Some experts defend the increased spend. Kevin Epstein, vice president of advanced security and governance at Proofpoint, feels that the increased investment is “underrated.” He suggests that the increase in expenditure is positive, because it indicates the C-suite is now paying more attention to security.
“It’s not just the spend, it’s the board-level involvement in that spend,” says Epstein.
Security expert and Forbes contributor Joseph Steinberg also chooses “underrated,” but stresses that, “As a society, we need to spend far more than we presently are if we want to truly be safe. I have personally experienced situations in which firms took low bids from vendors—bids that, to put it quite bluntly, are too low to achieve proper levels of security.”
And so, after a dramatic year, very few—if any—of our experts anticipate that 2015 will see a decline in attacks, breaches, hacks or discoveries of security vulnerabilities. In 2014, cybercriminals demonstrated again and again that they can break into enormous, well-funded corporations and cause serious financial losses—and even ruin the careers of CEOs.
However, we are not helpless in the face of criminals. As (most of) our experts agreed, traditional tools such as antivirus still have a role to play in defending a system against attacks. Meanwhile, effective training, enforcing best practices, hiring good staff and skillfully deploying advanced threat detection tools and IAM solutions can also help businesses operate more securely.

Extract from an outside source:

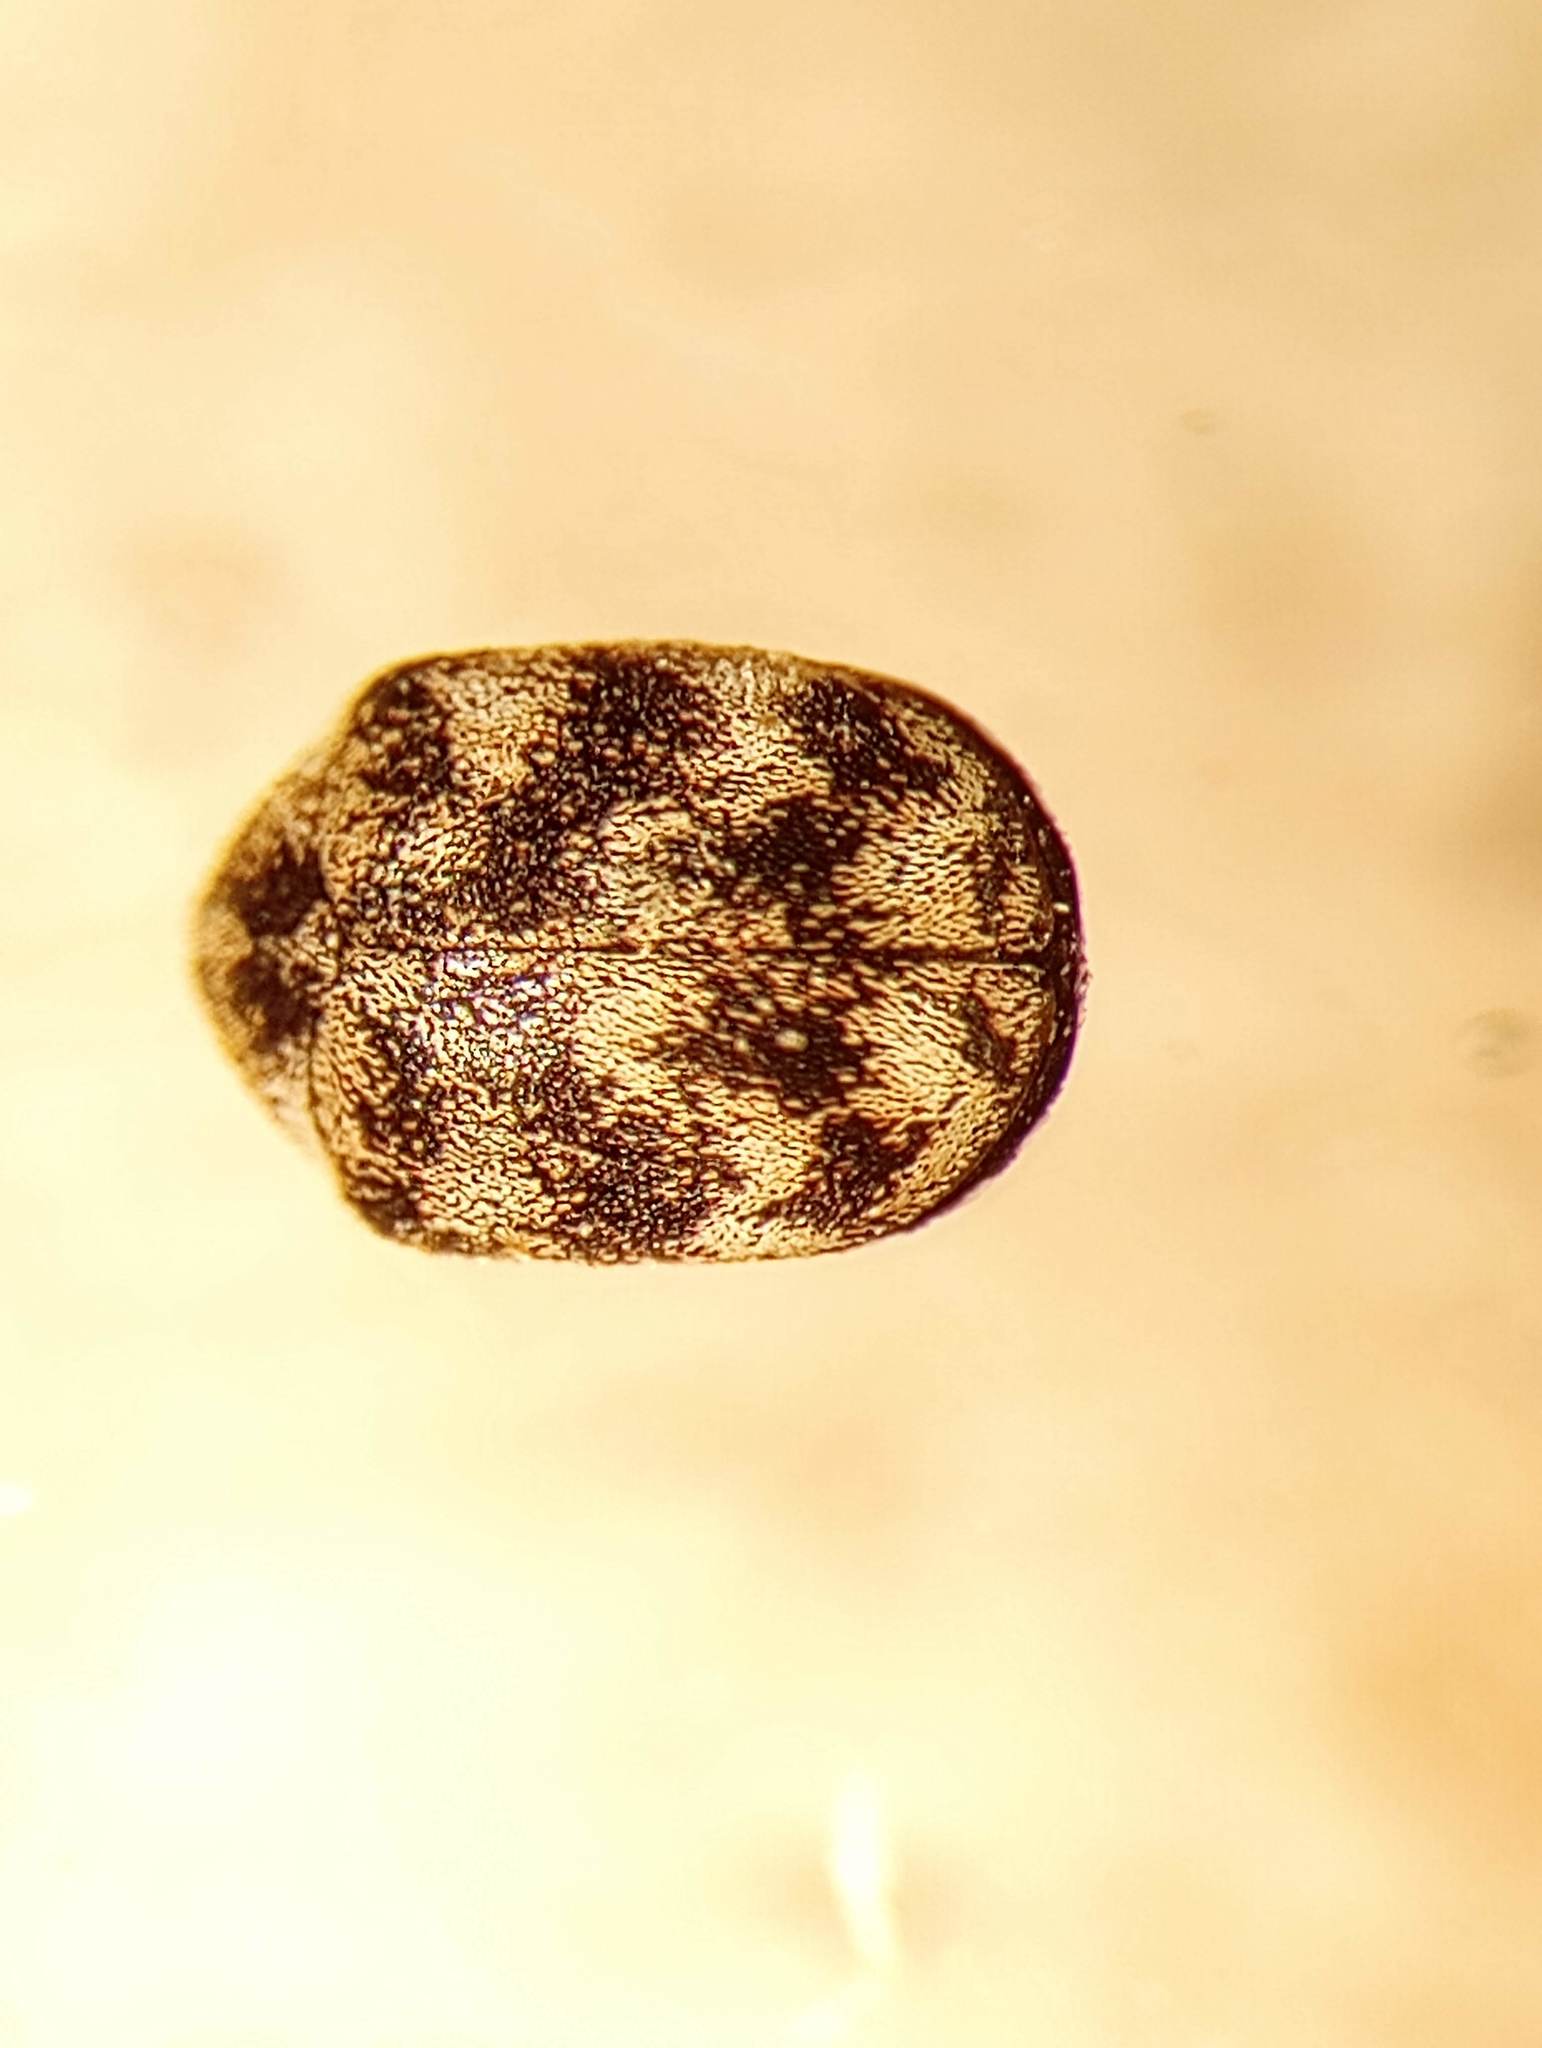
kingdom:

The year ahead may well be stormy, so it is more necessary than ever to take business defense seriously—and be prepared.
To find the data and views in this report, we conducted online and telephone surveys of 57 cybersecurity executives and professionals in November and December 2014.
Sources attributed and products referenced in this article may or may not represent partner vendors of Software Advice, but vendor status is never used as a basis for selection. Interview sources are chosen for their expertise on the subject matter, and software choices are selected based on popularity and relevance.
Expert commentary solely represents the views of the individual. Chart values are rounded to the nearest whole number.